Writing Tip #27: Two Types of Scene
IE: Mornings in our house were always the same, I was up early—before my brothers and sisters and even my mom. In the quiet of the hazy, pre-day light, I’d pad down the stairs with socks on my feet and take extra care to avoid the fifth step which was known for it’s high pitched squeak. Once on the main floor, it felt like the house was mine—a silent kingdom where I could rule over stove, refrigerator, sink and table. I could sit where I wanted and not have to wrestle by brother for the cereal box and beg the milk from my sister. Here, in the freshness of each day, I learned what it might be like when I lived on my own and away from the craziness that began by eight a.m.
As you can see here, in representative scene, you have the freedom to summarize but are still called to load your sentences with details to convey the mood, setting and voice.
IE: It’s a Monday morning, June, 1973. School is not yet out and another day is ahead. Math, science, English. I cannot wait to finish seventh grade. I roll out of bed and the house ticks with that silence that is the early morning. The radiators have yet to wake up and outside there is the lightest call of the early birds.
I poke my head out my bedroom door, the one with the “do not disturb” which hangs from the knob and look right, left and then right again. Total silence except for the caw, wheeze sound of Mike who always snores. It’s the retainers in his mouth. He sounds like a cave man in there. The door to my mother’s room is closed and there is no light from under the door. I have about an hour before everyone will wake up and the rush to get to school will begin.

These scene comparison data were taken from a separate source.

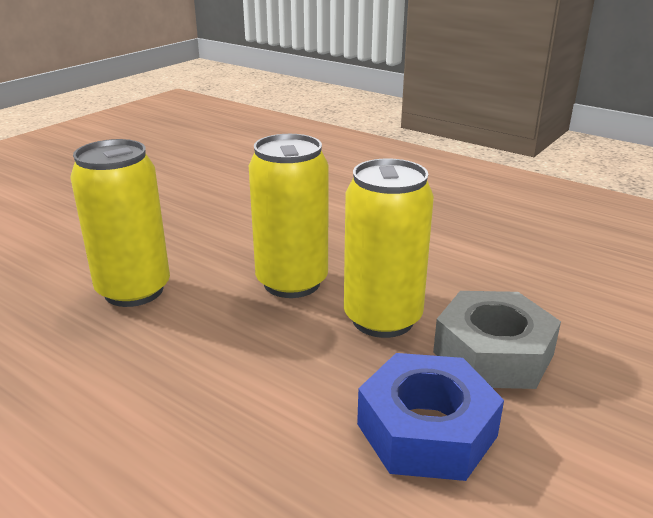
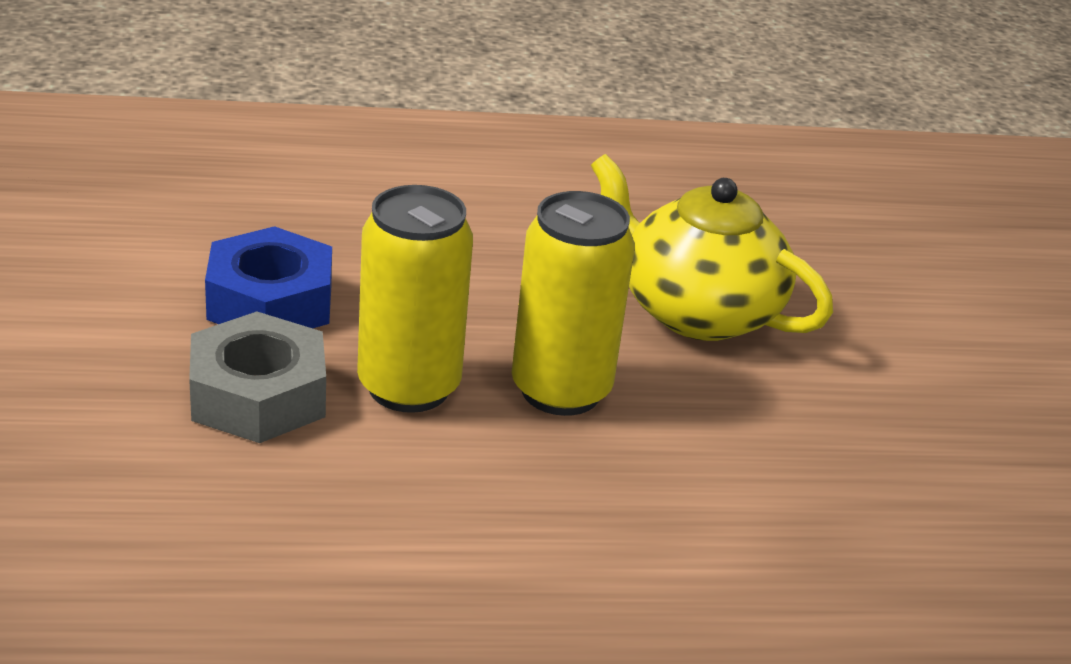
camera: 135 degrees right, 5 degrees up
(134, 290) = (696, 311): yellow can -> yellow teapot

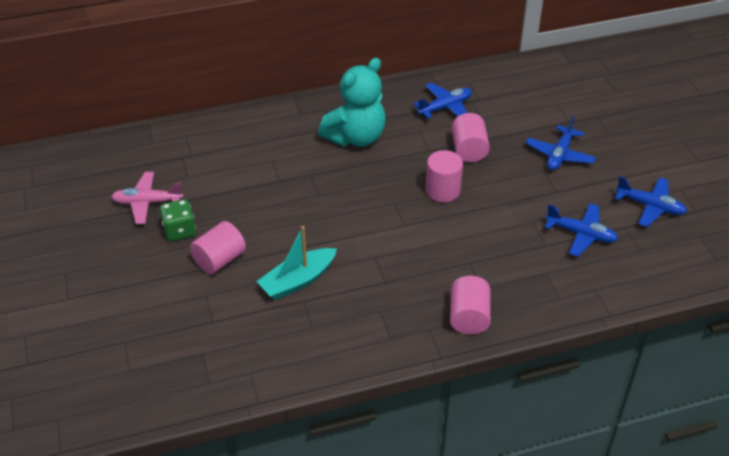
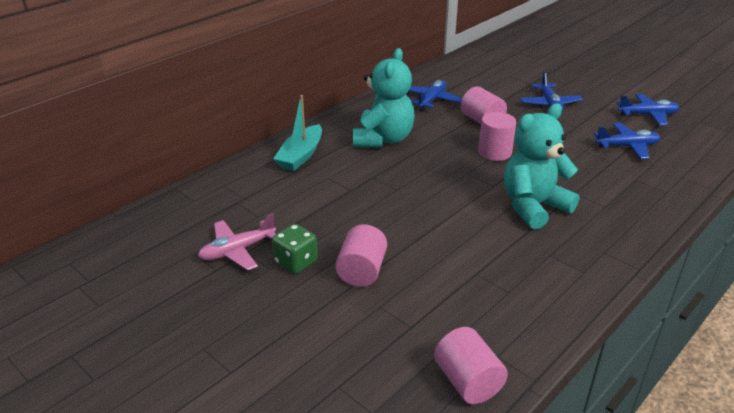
camera: 30 degrees left, 10 degrees down
(298, 281) = (453, 260): turquoise boat -> turquoise boat (301, 156)
(416, 260) = (533, 206): none -> turquoise teddy bear
(468, 317) = (622, 231): pink cylinder -> pink cylinder (467, 381)

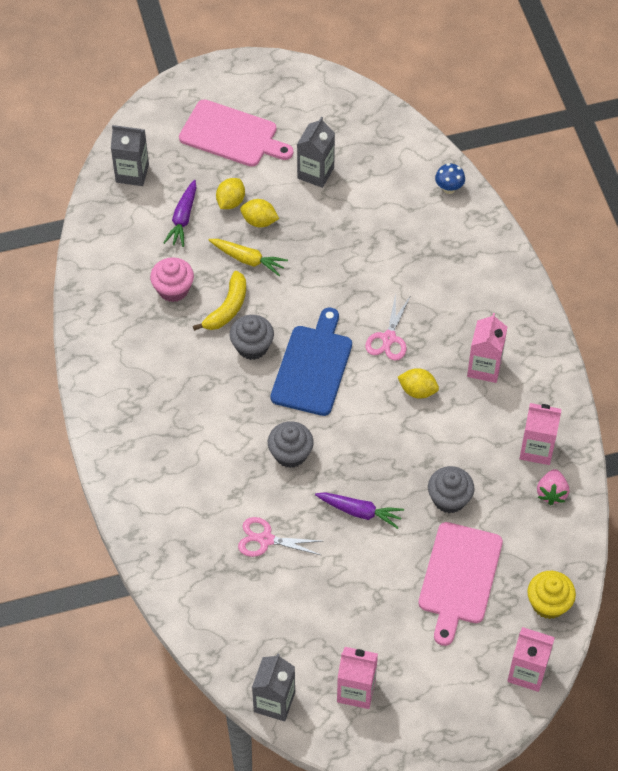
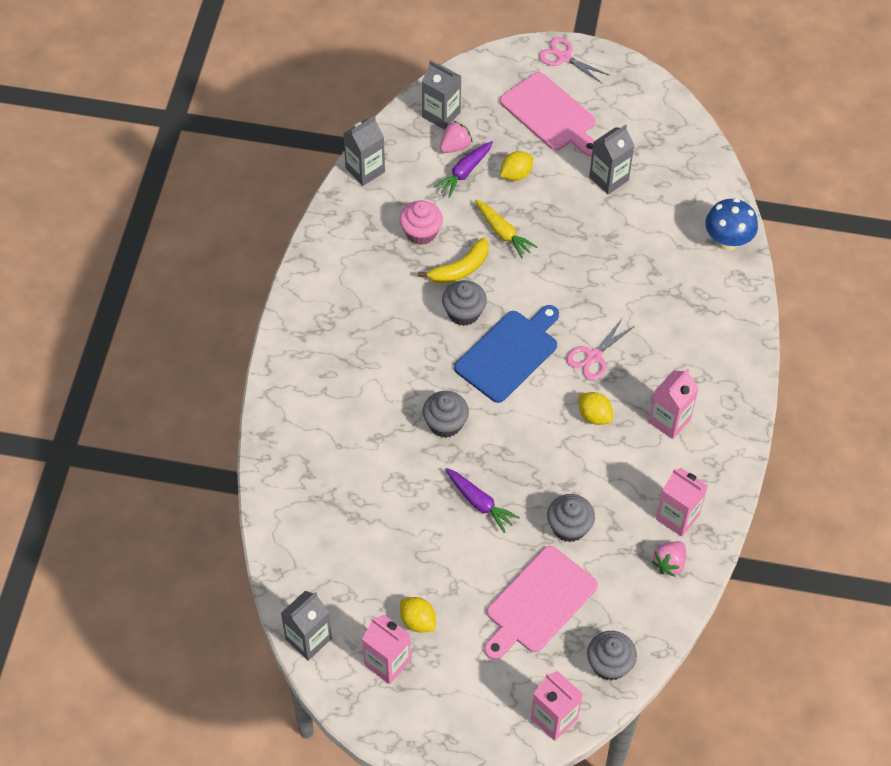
camera: 25 degrees right, 0 degrees up
(90, 252) = (365, 170): none -> grey carton
(161, 198) = (455, 146): none -> pink strawberry
(259, 221) = (532, 202): yellow lemon -> yellow lemon (418, 621)
(265, 539) = (380, 491): pink scissors -> pink scissors (564, 57)
(449, 188) = (727, 241): blue mushroom -> blue mushroom, size x1.68
(548, 603) = (609, 664): yellow cupcake -> grey cupcake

Back in my own room, I tug on my pink and white stripped socks, the ones with extra fluff so I won’t make one sound as I sneak down the stairs.
Both forms of scene are needed in your writing and both require you to spend time with vivid images that will stay in the readers mind.
Writers have a tendency not to use scene in their writing. I think it has something to do with the issue of understanding and of craftsmanship. Writers are afraid they might not get it right or that they don’t have the talent to get it right so they fall in clever forms of expository writing and load the pages with one “incident” after another. Volumes and volumes of experiences do not convey essence. This approach pretty much yields a great deal of “stream of consciousness” writing. Or journal writing, which is simply not that interesting for the reader.
The best way to get a sense of scene, both the representative type and the specific type, is to look for these forms in the books you read. Take a sticky note and put it there, next to each format you find and in this way you will begin to “understand” what the writer is doing and how they are doing it.